**Goal:**
Copy the listing below line for line, preserving every character, space, and punctuation mark without alteration.

── Data shown ──

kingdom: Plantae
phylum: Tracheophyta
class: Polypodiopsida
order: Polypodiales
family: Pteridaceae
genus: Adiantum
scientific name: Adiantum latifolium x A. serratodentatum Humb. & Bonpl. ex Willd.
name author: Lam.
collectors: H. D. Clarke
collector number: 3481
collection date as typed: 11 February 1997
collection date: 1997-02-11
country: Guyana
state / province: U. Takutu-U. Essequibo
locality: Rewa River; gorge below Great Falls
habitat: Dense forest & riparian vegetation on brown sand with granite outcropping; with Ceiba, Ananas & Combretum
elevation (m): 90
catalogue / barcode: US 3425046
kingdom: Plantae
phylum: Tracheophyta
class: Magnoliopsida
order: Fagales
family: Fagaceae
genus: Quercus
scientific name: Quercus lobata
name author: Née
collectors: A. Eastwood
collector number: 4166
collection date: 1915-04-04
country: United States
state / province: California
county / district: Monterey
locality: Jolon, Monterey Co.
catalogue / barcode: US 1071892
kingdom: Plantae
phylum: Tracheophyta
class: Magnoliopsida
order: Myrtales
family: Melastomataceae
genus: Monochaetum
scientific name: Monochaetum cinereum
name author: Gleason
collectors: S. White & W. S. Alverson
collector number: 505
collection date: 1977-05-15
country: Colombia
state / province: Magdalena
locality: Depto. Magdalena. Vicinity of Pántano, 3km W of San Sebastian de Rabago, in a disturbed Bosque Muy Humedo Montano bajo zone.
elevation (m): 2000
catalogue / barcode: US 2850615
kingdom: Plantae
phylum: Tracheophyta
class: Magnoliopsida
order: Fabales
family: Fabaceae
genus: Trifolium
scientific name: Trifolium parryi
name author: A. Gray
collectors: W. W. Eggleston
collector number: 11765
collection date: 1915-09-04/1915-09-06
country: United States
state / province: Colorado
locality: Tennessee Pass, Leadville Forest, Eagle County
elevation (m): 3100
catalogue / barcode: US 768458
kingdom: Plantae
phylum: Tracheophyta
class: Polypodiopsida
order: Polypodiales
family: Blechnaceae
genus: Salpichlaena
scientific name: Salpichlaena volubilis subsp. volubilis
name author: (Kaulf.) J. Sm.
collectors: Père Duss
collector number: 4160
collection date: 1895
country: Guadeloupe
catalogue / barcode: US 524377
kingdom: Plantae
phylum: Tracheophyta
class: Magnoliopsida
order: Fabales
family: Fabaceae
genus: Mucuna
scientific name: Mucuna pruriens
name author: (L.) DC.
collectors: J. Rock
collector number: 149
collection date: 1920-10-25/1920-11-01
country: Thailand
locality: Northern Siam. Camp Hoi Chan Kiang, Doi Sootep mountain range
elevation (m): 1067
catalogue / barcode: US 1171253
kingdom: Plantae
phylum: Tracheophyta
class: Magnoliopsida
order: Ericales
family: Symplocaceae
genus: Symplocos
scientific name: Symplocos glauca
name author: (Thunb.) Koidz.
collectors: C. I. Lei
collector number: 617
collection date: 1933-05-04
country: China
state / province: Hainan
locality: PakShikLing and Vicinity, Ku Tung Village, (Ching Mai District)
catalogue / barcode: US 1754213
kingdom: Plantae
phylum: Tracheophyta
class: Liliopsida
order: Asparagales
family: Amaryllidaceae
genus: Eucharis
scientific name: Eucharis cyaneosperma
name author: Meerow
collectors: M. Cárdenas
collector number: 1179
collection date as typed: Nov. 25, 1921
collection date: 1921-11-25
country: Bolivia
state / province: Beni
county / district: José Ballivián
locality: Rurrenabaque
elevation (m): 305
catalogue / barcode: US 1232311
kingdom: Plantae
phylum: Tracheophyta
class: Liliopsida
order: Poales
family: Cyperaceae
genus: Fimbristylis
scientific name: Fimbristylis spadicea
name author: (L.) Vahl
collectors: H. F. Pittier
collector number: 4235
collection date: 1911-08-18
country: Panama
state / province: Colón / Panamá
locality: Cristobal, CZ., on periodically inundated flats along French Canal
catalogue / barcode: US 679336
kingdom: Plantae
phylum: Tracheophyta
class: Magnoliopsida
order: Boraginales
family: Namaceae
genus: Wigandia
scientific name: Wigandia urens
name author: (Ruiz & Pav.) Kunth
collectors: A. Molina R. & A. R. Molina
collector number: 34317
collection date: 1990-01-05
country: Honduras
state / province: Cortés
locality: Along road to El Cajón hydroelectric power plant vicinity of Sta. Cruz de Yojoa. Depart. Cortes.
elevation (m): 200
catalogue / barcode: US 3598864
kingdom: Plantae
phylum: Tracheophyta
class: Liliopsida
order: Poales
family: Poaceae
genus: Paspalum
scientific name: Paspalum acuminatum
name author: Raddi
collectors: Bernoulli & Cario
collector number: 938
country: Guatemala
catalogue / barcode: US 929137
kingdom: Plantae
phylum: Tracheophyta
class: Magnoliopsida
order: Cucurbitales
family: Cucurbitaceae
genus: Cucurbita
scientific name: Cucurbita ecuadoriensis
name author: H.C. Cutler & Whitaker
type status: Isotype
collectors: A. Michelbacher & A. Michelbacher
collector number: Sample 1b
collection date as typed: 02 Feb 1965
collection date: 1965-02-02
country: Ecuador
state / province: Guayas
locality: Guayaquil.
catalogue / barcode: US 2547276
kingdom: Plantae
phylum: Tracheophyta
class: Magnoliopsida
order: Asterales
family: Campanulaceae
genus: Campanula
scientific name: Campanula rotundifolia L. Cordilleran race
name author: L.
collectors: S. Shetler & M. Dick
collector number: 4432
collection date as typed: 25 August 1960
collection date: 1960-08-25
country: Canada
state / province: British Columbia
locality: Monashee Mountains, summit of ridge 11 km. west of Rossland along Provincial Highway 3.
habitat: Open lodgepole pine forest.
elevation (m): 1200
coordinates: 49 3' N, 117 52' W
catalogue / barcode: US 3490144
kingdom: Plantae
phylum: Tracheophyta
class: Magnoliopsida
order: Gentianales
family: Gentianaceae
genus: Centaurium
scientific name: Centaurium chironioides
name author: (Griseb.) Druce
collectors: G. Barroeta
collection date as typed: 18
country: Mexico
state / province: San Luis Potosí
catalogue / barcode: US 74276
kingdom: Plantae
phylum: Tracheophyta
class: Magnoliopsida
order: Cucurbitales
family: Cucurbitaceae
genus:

───

**Solved exercise:**
kingdom: Plantae
phylum: Tracheophyta
class: Polypodiopsida
order: Polypodiales
family: Pteridaceae
genus: Adiantum
scientific name: Adiantum latifolium x A. serratodentatum Humb. & Bonpl. ex Willd.
name author: Lam.
collectors: H. D. Clarke
collector number: 3481
collection date as typed: 11 February 1997
collection date: 1997-02-11
country: Guyana
state / province: U. Takutu-U. Essequibo
locality: Rewa River; gorge below Great Falls
habitat: Dense forest & riparian vegetation on brown sand with granite outcropping; with Ceiba, Ananas & Combretum
elevation (m): 90
catalogue / barcode: US 3425046
kingdom: Plantae
phylum: Tracheophyta
class: Magnoliopsida
order: Fagales
family: Fagaceae
genus: Quercus
scientific name: Quercus lobata
name author: Née
collectors: A. Eastwood
collector number: 4166
collection date: 1915-04-04
country: United States
state / province: California
county / district: Monterey
locality: Jolon, Monterey Co.
catalogue / barcode: US 1071892
kingdom: Plantae
phylum: Tracheophyta
class: Magnoliopsida
order: Myrtales
family: Melastomataceae
genus: Monochaetum
scientific name: Monochaetum cinereum
name author: Gleason
collectors: S. White & W. S. Alverson
collector number: 505
collection date: 1977-05-15
country: Colombia
state / province: Magdalena
locality: Depto. Magdalena. Vicinity of Pántano, 3km W of San Sebastian de Rabago, in a disturbed Bosque Muy Humedo Montano bajo zone.
elevation (m): 2000
catalogue / barcode: US 2850615
kingdom: Plantae
phylum: Tracheophyta
class: Magnoliopsida
order: Fabales
family: Fabaceae
genus: Trifolium
scientific name: Trifolium parryi
name author: A. Gray
collectors: W. W. Eggleston
collector number: 11765
collection date: 1915-09-04/1915-09-06
country: United States
state / province: Colorado
locality: Tennessee Pass, Leadville Forest, Eagle County
elevation (m): 3100
catalogue / barcode: US 768458
kingdom: Plantae
phylum: Tracheophyta
class: Polypodiopsida
order: Polypodiales
family: Blechnaceae
genus: Salpichlaena
scientific name: Salpichlaena volubilis subsp. volubilis
name author: (Kaulf.) J. Sm.
collectors: Père Duss
collector number: 4160
collection date: 1895
country: Guadeloupe
catalogue / barcode: US 524377
kingdom: Plantae
phylum: Tracheophyta
class: Magnoliopsida
order: Fabales
family: Fabaceae
genus: Mucuna
scientific name: Mucuna pruriens
name author: (L.) DC.
collectors: J. Rock
collector number: 149
collection date: 1920-10-25/1920-11-01
country: Thailand
locality: Northern Siam. Camp Hoi Chan Kiang, Doi Sootep mountain range
elevation (m): 1067
catalogue / barcode: US 1171253
kingdom: Plantae
phylum: Tracheophyta
class: Magnoliopsida
order: Ericales
family: Symplocaceae
genus: Symplocos
scientific name: Symplocos glauca
name author: (Thunb.) Koidz.
collectors: C. I. Lei
collector number: 617
collection date: 1933-05-04
country: China
state / province: Hainan
locality: PakShikLing and Vicinity, Ku Tung Village, (Ching Mai District)
catalogue / barcode: US 1754213
kingdom: Plantae
phylum: Tracheophyta
class: Liliopsida
order: Asparagales
family: Amaryllidaceae
genus: Eucharis
scientific name: Eucharis cyaneosperma
name author: Meerow
collectors: M. Cárdenas
collector number: 1179
collection date as typed: Nov. 25, 1921
collection date: 1921-11-25
country: Bolivia
state / province: Beni
county / district: José Ballivián
locality: Rurrenabaque
elevation (m): 305
catalogue / barcode: US 1232311
kingdom: Plantae
phylum: Tracheophyta
class: Liliopsida
order: Poales
family: Cyperaceae
genus: Fimbristylis
scientific name: Fimbristylis spadicea
name author: (L.) Vahl
collectors: H. F. Pittier
collector number: 4235
collection date: 1911-08-18
country: Panama
state / province: Colón / Panamá
locality: Cristobal, CZ., on periodically inundated flats along French Canal
catalogue / barcode: US 679336
kingdom: Plantae
phylum: Tracheophyta
class: Magnoliopsida
order: Boraginales
family: Namaceae
genus: Wigandia
scientific name: Wigandia urens
name author: (Ruiz & Pav.) Kunth
collectors: A. Molina R. & A. R. Molina
collector number: 34317
collection date: 1990-01-05
country: Honduras
state / province: Cortés
locality: Along road to El Cajón hydroelectric power plant vicinity of Sta. Cruz de Yojoa. Depart. Cortes.
elevation (m): 200
catalogue / barcode: US 3598864
kingdom: Plantae
phylum: Tracheophyta
class: Liliopsida
order: Poales
family: Poaceae
genus: Paspalum
scientific name: Paspalum acuminatum
name author: Raddi
collectors: Bernoulli & Cario
collector number: 938
country: Guatemala
catalogue / barcode: US 929137
kingdom: Plantae
phylum: Tracheophyta
class: Magnoliopsida
order: Cucurbitales
family: Cucurbitaceae
genus: Cucurbita
scientific name: Cucurbita ecuadoriensis
name author: H.C. Cutler & Whitaker
type status: Isotype
collectors: A. Michelbacher & A. Michelbacher
collector number: Sample 1b
collection date as typed: 02 Feb 1965
collection date: 1965-02-02
country: Ecuador
state / province: Guayas
locality: Guayaquil.
catalogue / barcode: US 2547276
kingdom: Plantae
phylum: Tracheophyta
class: Magnoliopsida
order: Asterales
family: Campanulaceae
genus: Campanula
scientific name: Campanula rotundifolia L. Cordilleran race
name author: L.
collectors: S. Shetler & M. Dick
collector number: 4432
collection date as typed: 25 August 1960
collection date: 1960-08-25
country: Canada
state / province: British Columbia
locality: Monashee Mountains, summit of ridge 11 km. west of Rossland along Provincial Highway 3.
habitat: Open lodgepole pine forest.
elevation (m): 1200
coordinates: 49 3' N, 117 52' W
catalogue / barcode: US 3490144
kingdom: Plantae
phylum: Tracheophyta
class: Magnoliopsida
order: Gentianales
family: Gentianaceae
genus: Centaurium
scientific name: Centaurium chironioides
name author: (Griseb.) Druce
collectors: G. Barroeta
collection date as typed: 18
country: Mexico
state / province: San Luis Potosí
catalogue / barcode: US 74276
kingdom: Plantae
phylum: Tracheophyta
class: Magnoliopsida
order: Cucurbitales
family: Cucurbitaceae
genus:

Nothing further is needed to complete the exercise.